Antique Code Show When the Commodore Amiga and Atari ST together ruled the home computing scene, video games were a long way from the million dollar money-spinners they have become. Getting public and media attention for a game wasn’t easy, but one of the more effective techniques employed by game designers was to create titles that took ‘inspiration’ from current or classic films, preferably ones that involved plenty of violence.
Mean arena: let’s play... Speeeeed-baaaall
Thus Speedball came into being, with its spikey-glove and armour wearing competitors paying homage to cultish 1975 film Rollerball, by way of 2000AD’s Harlem Heroes and Inferno, though sadly abstaining from the roller-skates and motorbikes.
The game is five-a-side handball on an anything-goes basis. Players wear full metal body armour and frequently punch and kick the hell out of each other on a quest to grab the ball and lob it towards the goal. Obviously scoring as many points as possible is the aim, yet this can be achieved through giving your opponents abuse, and hitting targets around the pitch, as well as goals.
Score multiplier switches add spice to the mix, making one team’s goals and punches worth more than the other. Warp tunnels and the occasional rebound bouncer send the ball on unpredictable trajectories, adding a welcome touch of chaos to proceedings. It’s skill-demanding, practice-makes-perfect fun.
Now I’m sure plenty of young chaps must have spent hours ploughing through the knockout cup and league options for solo players, but it was the fact that you could play against a human opponent that got so many teenagers crowding around a chum’s Amiga for a quick post-school aggression session. These days good multi-player games are ten-a-penny on home platforms – back in 1988 they weren’t quite so prolific. Speedball delivered hectic, action-packed fun, creating one of those "just one more go" addictive experiences for you and your mates.
Still, the title may have slunk off into retro no-man’s land were it not for the 1990 sequel, Speedball 2: Brutal Deluxe, which caused fevered excitement among gamers, in Europe anyway. The Amiga and Atari ST were, of course, never really very successful in the US or Japan, but that’s another story entirely.
Player count was upped to nine-a-side, pitch size accordingly increased, and visuals/audio given plenty of next-generation spit and polish. The Amiga version employed the machine’s three custom chips – the strangely monikered Agnus, Denise and Paula – to grand effect. And while the game was slightly inferior graphically on the Atari ST, it played just as well.
Clench those fists
Overhead scrolling across the pitch was smooth and dynamic – aiding its arcade-like fluidity well.
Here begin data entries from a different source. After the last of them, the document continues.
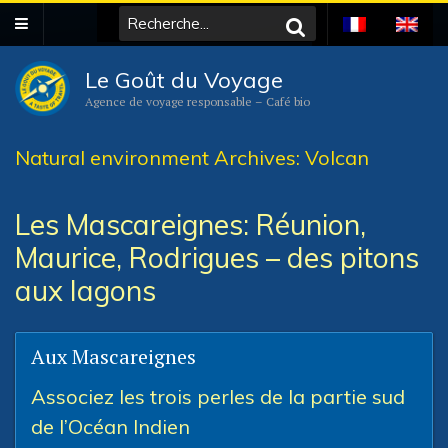
Le Goût du Voyage
Agence de voyage responsable – Café bio
Natural environment Archives: Volcan
Les Mascareignes: Réunion,
Maurice, Rodrigues – des pitons
aux lagons
Aux Mascareignes
Associez les trois perles de la partie sud
de l’Océan Indien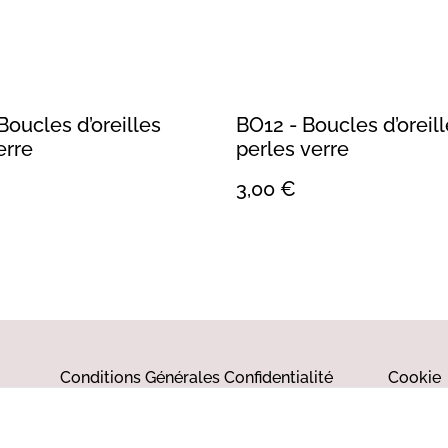
Boucles d’oreilles
BO12 - Boucles d’oreil
erre
perles verre
3,00 €
Conditions Générales
Confidentialité
Cookie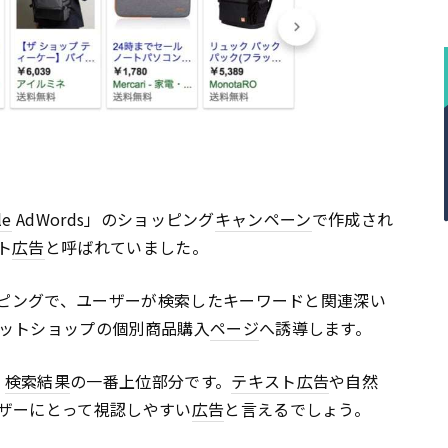
le
AdWords」のショッピング
キャンペーン
で作成され
ト
広告
と呼ばれていました。
ピングで、ユーザーが検索したキーワードと関連深い
ットショップの個別商品購入
ページ
へ誘導します。
、
検索結果
の一番上位部分です。
テキスト
広告
や自然
ザーにとって視認しやすい
広告
と言えるでしょう。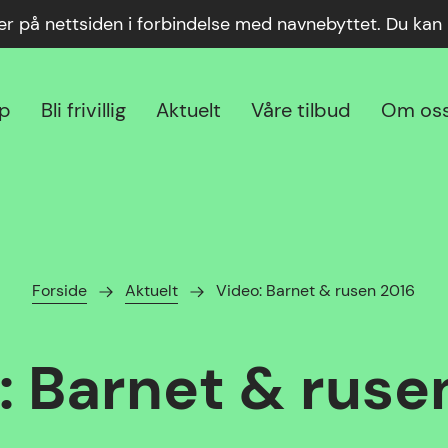
ger på nettsiden i forbindelse med navnebyttet. Du ka
lp
Bli frivillig
Aktuelt
Våre tilbud
Om os
Forside
Aktuelt
Video: Barnet & rusen 2016
: Barnet & ruse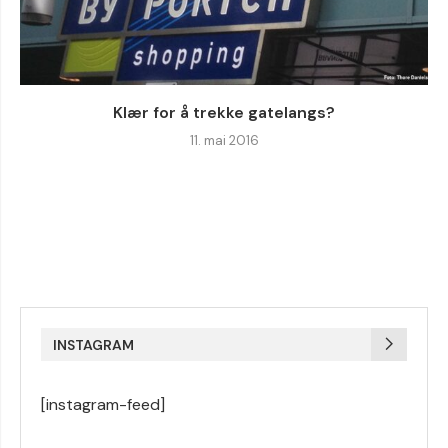
Klær for å trekke gatelangs?
11. mai 2016
INSTAGRAM
[instagram-feed]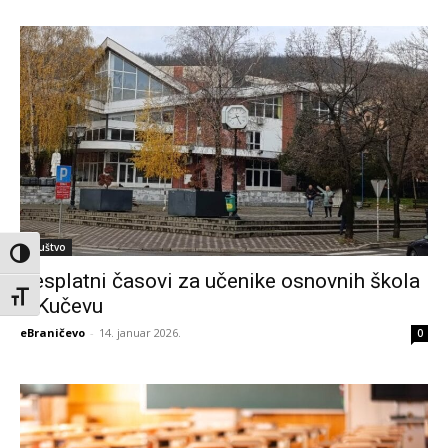
Društvo
Toggle High Contrast
Besplatni časovi za učenike osnovnih škola
Toggle Font size
u Kučevu
eBraničevo
-
14. januar 2026.
0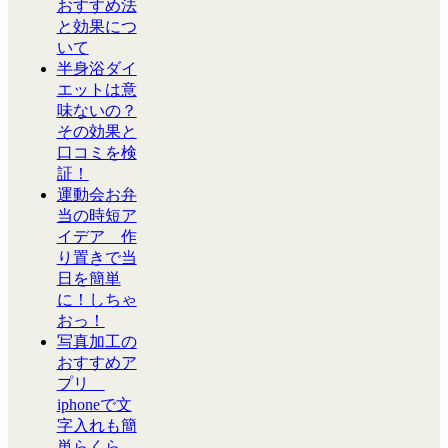
おすすめ法
と効果につ
いて
半身浴ダイ
エットは意
味ないの？
その効果と
口コミを検
証！
運動会お弁
当の時短ア
イデア 作
り置きで当
日を簡単
に！しちゃ
おっ！
写真加工の
おすすめア
プリ
iphoneで文
字入れも簡
単らくら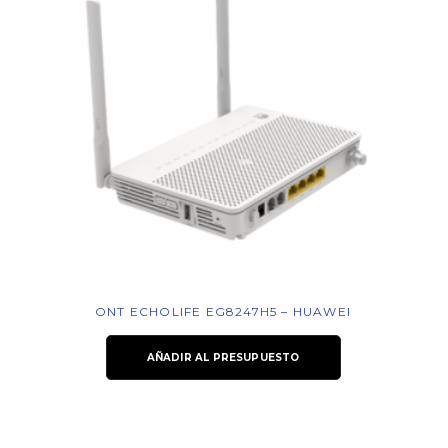
ONT ECHOLIFE EG8247H5 – HUAWEI
AÑADIR AL PRESUPUESTO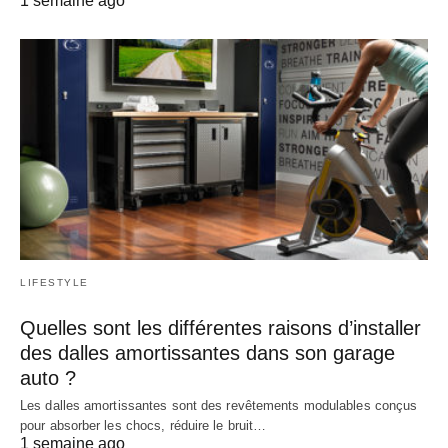
1 semaine ago
LIFESTYLE
Quelles sont les différentes raisons d’installer
des dalles amortissantes dans son garage
auto ?
Les dalles amortissantes sont des revêtements modulables conçus
pour absorber les chocs, réduire le bruit…
1 semaine ago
Moreover, the action between players was even more immediate and fast-paced than the original game, yet with more frames of animation and an increased number of tackle and fight moves.
Speedball 2 took advantage of its host’s capable audio hardware to good effect. High-quality samples full of metallic zing echoed around with each ricochet, power-up or connecting kick. The simmering crowd would burst into roars according to the action, be it violence or goals, and this was complemented by what would become one of the more infamous sound samples of 1990s gaming: the deranged shout of “Ice-cream! Ice-cream!” from some kind of futuristic Mr Whippy.
It seems weird that this innocuous little touch would go on to be synonymous with the Bitmap Brothers label itself, but it became one of those mythical little Chinese whispers uttered knowingly in playgrounds and classrooms across the land. How one sound sample could create such a following is certainly remarkable, yet it’s worth remembering that storage was severely limited back in the floppy disk days – high-quality voice samples were few and far between. So perhaps it’s no wonder that fans latched onto such a weird, novelty catchphrase.
Speedball 2: rub it in
Above the audiovisual delights, it was the enhanced points system of Speedball 2 that kept gamers highly competitive. Stars lining each side of the pitch would score bonus points when hit – plus, very sneakily, you could switch your opponent’s lit stars over to your colour instead. The score multiplier was now represented by a pinball-like ball-loop machine found on both sides of the pitch, keeping track of its hits with red and blue lights.